WRITTEN REQUEST A: Rewrite the paragraph of the vivarium forum thread that begins "Added Philodendron brandtianum" as a short bulleted list that keeps its main facts.

I couldn't agree more! I saw people doing that on pictures for aquarium design competitions and I loved it because it was very useful to have that information available for everyone to see.



Nicholas said:


> Thats a really nice vivarium you have there fishman I really enjoyed this thread thanks!


Thanks!


----------



## fishman9809 (Dec 8, 2008)

Placed a small order from Ecuagenera because I had some store credit. Bought Epidendrum blepharoclinium and Pleurothallis acestrophylla. The Pleurothallis will be added to this terrarium but the Epidendrum will be for outside of the viv because it is far too large.


----------



## fishman9809 (Dec 8, 2008)

Strike the previous post, my Ecuagenera order ended up consisting of:

Epidendrum blepharoclinium
Pleurothallis acestrophylla
Dichaea anchoraelabia
Epidendrum geminiflorum
Restrepia brachypus

Pretty pumped to add the latter 4 to the cube. Can't wait for the order to come later in July.


----------



## fishman9809 (Dec 8, 2008)

Added Philodendron brandtianum, Anthurium balaoanum, Anthurium scandens, and Anthurium brevipeduculatum, and Microgramma lycopodioides. Might be overdoing it with these large aroids. This thing is getting out of hand. I suppose there'll be some natural competition for light and eventual die-off which will keep things orderly. It's kind of a mess right now. Monstera adansonii, Anthurium brevipeduculatum, and Philodendron tenue are all competing for light and Anthurium balaoanum and Anthurium scandens are doing the same. Here are some pics:


----------



## Epiphile (Nov 12, 2009)

This tank looks fantastic. I think you'd better get started on a 500 cm cube for those aroids, though, ha ha.

Can you point out which one is the A. scandens? Is it at the middle left? I just started seed and am curious how it's going to work out.


----------



## fishman9809 (Dec 8, 2008)

Epiphile said:


> This tank looks fantastic. I think you'd better get started on a 500 cm cube for those aroids, though, ha ha.
> 
> Can you point out which one is the A. scandens? Is it at the middle left? I just started seed and am curious how it's going to work out.


It's the guy next to the arrow


----------



## fishman9809 (Dec 8, 2008)

RECORDS FOR THE EXERCISE:
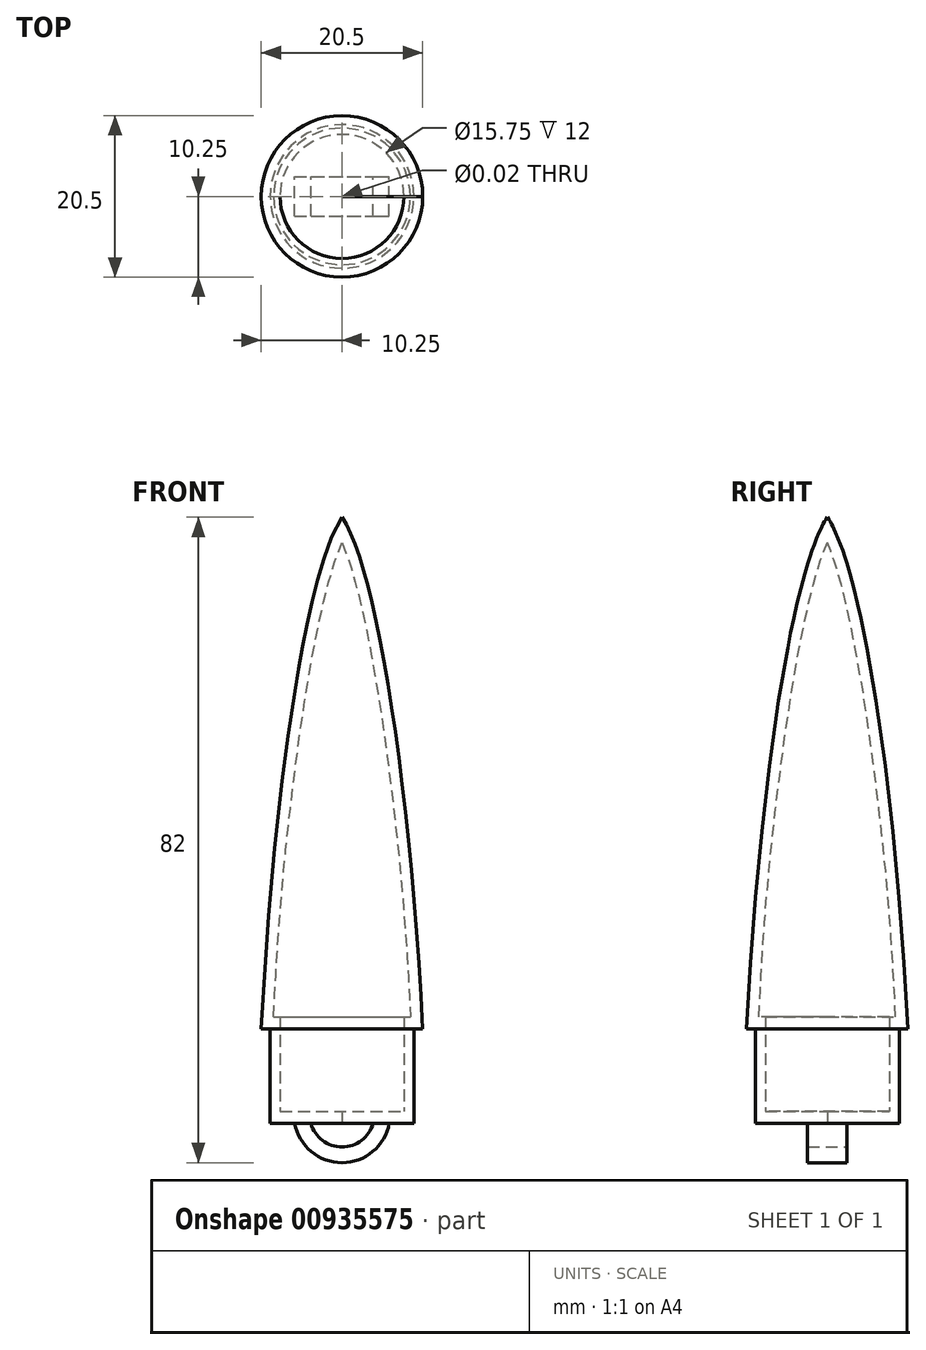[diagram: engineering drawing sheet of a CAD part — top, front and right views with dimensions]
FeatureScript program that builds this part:
annotation { "Feature Type Name" : "Feature", "Feature Type Description" : "" }
export const myFeature = defineFeature(function(context is Context, id is Id, definition is map)
    precondition{}
    {
        {
            var Q0;
            Q0=qCreatedBy(makeId("Front.planeOp"),FACE);
            var sketch = newSketch(context, id + "F0", { "sketchPlane" : qUnion([Q0])});
            skLineSegment(sketch, "E0", {"start": v(0, 0) * mm, "end": v(0, 65) * mm});
            skLineSegment(sketch, "E1", {"start": v(0, 0) * mm, "end": v(10.25, 0) * mm});
            skFitSpline(sketch, "E2", {"points": [v(0, 65) * mm, v(10.25, 0) * mm], "startDerivative": vector(12.7, -18.7) * mm, "endDerivative": vector(5.05, -97.5) * mm});
            skPoint(sketch, "E3", {"position": v(5.12, 32.5) * mm});
            skFitSpline(sketch, "E4.0", {"points": [v(-1.24, 64.16) * mm, v(-1.03, 63.84) * mm, v(-0.56, 63.03) * mm, v(0.43, 60.71) * mm, v(1.7, 56.67) * mm, v(3.2, 50.2) * mm, v(4.62, 42.32) * mm, v(5.92, 33.2) * mm, v(7.46, 19.6) * mm, v(8.33, 8.02) * mm, v(8.75, -0.08) * mm]});
            skLineSegment(sketch, "E5.bottom", {"start": v(7.88, 1.5) * mm, "end": v(9.12, 1.5) * mm});
            skLineSegment(sketch, "E5.top", {"start": v(7.88, -12) * mm, "end": v(9.12, -12) * mm});
            skLineSegment(sketch, "E5.left", {"start": v(7.88, 1.5) * mm, "end": v(7.88, -12) * mm});
            skLineSegment(sketch, "E5.right", {"start": v(9.12, 1.5) * mm, "end": v(9.12, -12) * mm});
            skLineSegment(sketch, "E6.bottom", {"start": v(0.01, -10.5) * mm, "end": v(7.88, -10.5) * mm});
            skLineSegment(sketch, "E6.top", {"start": v(0.01, -12) * mm, "end": v(7.88, -12) * mm});
            skLineSegment(sketch, "E6.left", {"start": v(0.01, -10.5) * mm, "end": v(0.01, -12) * mm});
            skLineSegment(sketch, "E6.right", {"start": v(7.88, -10.5) * mm, "end": v(7.88, -12) * mm});
            skSolve(sketch);
        }
        {
            var Q0;
            Q0=makeQuery(id+"F0.imprint","IMPRINT",FACE,{"disambiguationData":[TD([[makeQuery(id+"F0.imprint","IMPRINT",EDGE,{"derivedFrom":sQuery(id+"F0.wireOp",EDGE,"E6.bottom")}),-1.0]])]});
            var Q1;
            {var subQ0=sQuery(id+"F0.wireOp",EDGE,"E5.top");Q1=makeQuery(id+"F0.imprint","IMPRINT",FACE,{"disambiguationData":[TD([[makeQuery(id+"F0.imprint","IMPRINT",EDGE,{"derivedFrom":subQ0}),1.0]])]});}
            var Q2;
            {var subQ0=sQuery(id+"F0.wireOp",EDGE,"E4.0");var subQ1=sQuery(id+"F0.wireOp",EDGE,"E1");var subQ2=makeQuery(id+"F0.imprint","INTERSECT",VERTEX,{"derivedFrom":[subQ1,subQ0]});Q2=makeQuery(id+"F0.imprint","IMPRINT",FACE,{"disambiguationData":[TD([[makeQuery(id+"F0.imprint","IMPRINT",EDGE,{"disambiguationData":[TD([[subQ2,-1.0]])],"derivedFrom":subQ1}),1.0]])]});}
            var Q3;
            {var subQ0=sQuery(id+"F0.wireOp",EDGE,"E5.left");var subQ1=sQuery(id+"F0.wireOp",EDGE,"E1");var subQ2=makeQuery(id+"F0.imprint","INTERSECT",VERTEX,{"derivedFrom":[subQ1,subQ0]});Q3=makeQuery(id+"F0.imprint","IMPRINT",FACE,{"disambiguationData":[TD([[makeQuery(id+"F0.imprint","IMPRINT",EDGE,{"disambiguationData":[TD([[subQ2,-1.0]])],"derivedFrom":subQ1}),1.0]])]});}
            var Q4;
            {var subQ5=sQuery(id+"F0.wireOp",EDGE,"E2");Q4=makeQuery(id+"F0.imprint","IMPRINT",FACE,{"disambiguationData":[TD([[makeQuery(id+"F0.imprint","IMPRINT",EDGE,{"derivedFrom":subQ5}),-1.0]])]});}
            var Q5;
            Q5=sQuery(id+"F0.wireOp",EDGE,"E0");
            revolve(context, id + "F1", {"surfaceOperationType" : NewSurfaceOperationType.NEW, "entities" : qUnion([Q0, Q1, Q2, Q3, Q4]), "axis" : qUnion([Q5]), "revolveType" : RevolveType.FULL});
        }
        {
            var Q0;
            Q0=qCreatedBy(makeId("Front.planeOp"),FACE);
            var sketch = newSketch(context, id + "F2", { "sketchPlane" : qUnion([Q0])});
            skArc(sketch, "E7", {"start": v(-6, -12) * mm, "mid": v(0, -17) * mm, "end": v(6, -12) * mm});
            skArc(sketch, "E8.0", {"start": v(-3.95, -12) * mm, "mid": v(0, -15) * mm, "end": v(3.95, -12) * mm});
            skLineSegment(sketch, "E9", {"start": v(-6, -12) * mm, "end": v(6, -12) * mm});
            skSolve(sketch);
        }
        {
            var Q0;
            {var subQ0=sQuery(id+"F2.wireOp",EDGE,"E7");Q0=makeQuery(id+"F2.imprint","IMPRINT",FACE,{"disambiguationData":[TD([[makeQuery(id+"F2.imprint","IMPRINT",EDGE,{"derivedFrom":subQ0}),1.0]])]});}
            extrude(context, id + "F3", {"entities" : qUnion([Q0]), "operationType" : NewBodyOperationType.ADD, "endBound" : BoundingType.SYMMETRIC, "depth" : 5 * mm, "offsetDistance" : 25 * mm});
        }
    });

WRITTEN REQUEST B: Extract the lines of the entries from the very first line up to and including the line with "v(5.12, 32.5) *", copying them word for word. Leave the pictures out.

ANSWER A:
- New additions: Philodendron brandtianum, Anthurium balaoanum, Anthurium scandens, Anthurium brevipeduculatum, and Microgramma lycopodioides.
- The large aroids may be too much. The tank is getting out of hand and looks messy right now.
- Competition for light and eventual die-off should keep things in order over time.
- Monstera adansonii, Anthurium brevipeduculatum, and Philodendron tenue are competing for light.
- Anthurium balaoanum and Anthurium scandens are also competing for light.

ANSWER B:
[diagram: engineering drawing sheet of a CAD part — top, front and right views with dimensions]
FeatureScript program that builds this part:
annotation { "Feature Type Name" : "Feature", "Feature Type Description" : "" }
export const myFeature = defineFeature(function(context is Context, id is Id, definition is map)
    precondition{}
    {
        {
            var Q0;
            Q0=qCreatedBy(makeId("Front.planeOp"),FACE);
            var sketch = newSketch(context, id + "F0", { "sketchPlane" : qUnion([Q0])});
            skLineSegment(sketch, "E0", {"start": v(0, 0) * mm, "end": v(0, 65) * mm});
            skLineSegment(sketch, "E1", {"start": v(0, 0) * mm, "end": v(10.25, 0) * mm});
            skFitSpline(sketch, "E2", {"points": [v(0, 65) * mm, v(10.25, 0) * mm], "startDerivative": vector(12.7, -18.7) * mm, "endDerivative": vector(5.05, -97.5) * mm});
            skPoint(sketch, "E3", {"position": v(5.12, 32.5) * mm});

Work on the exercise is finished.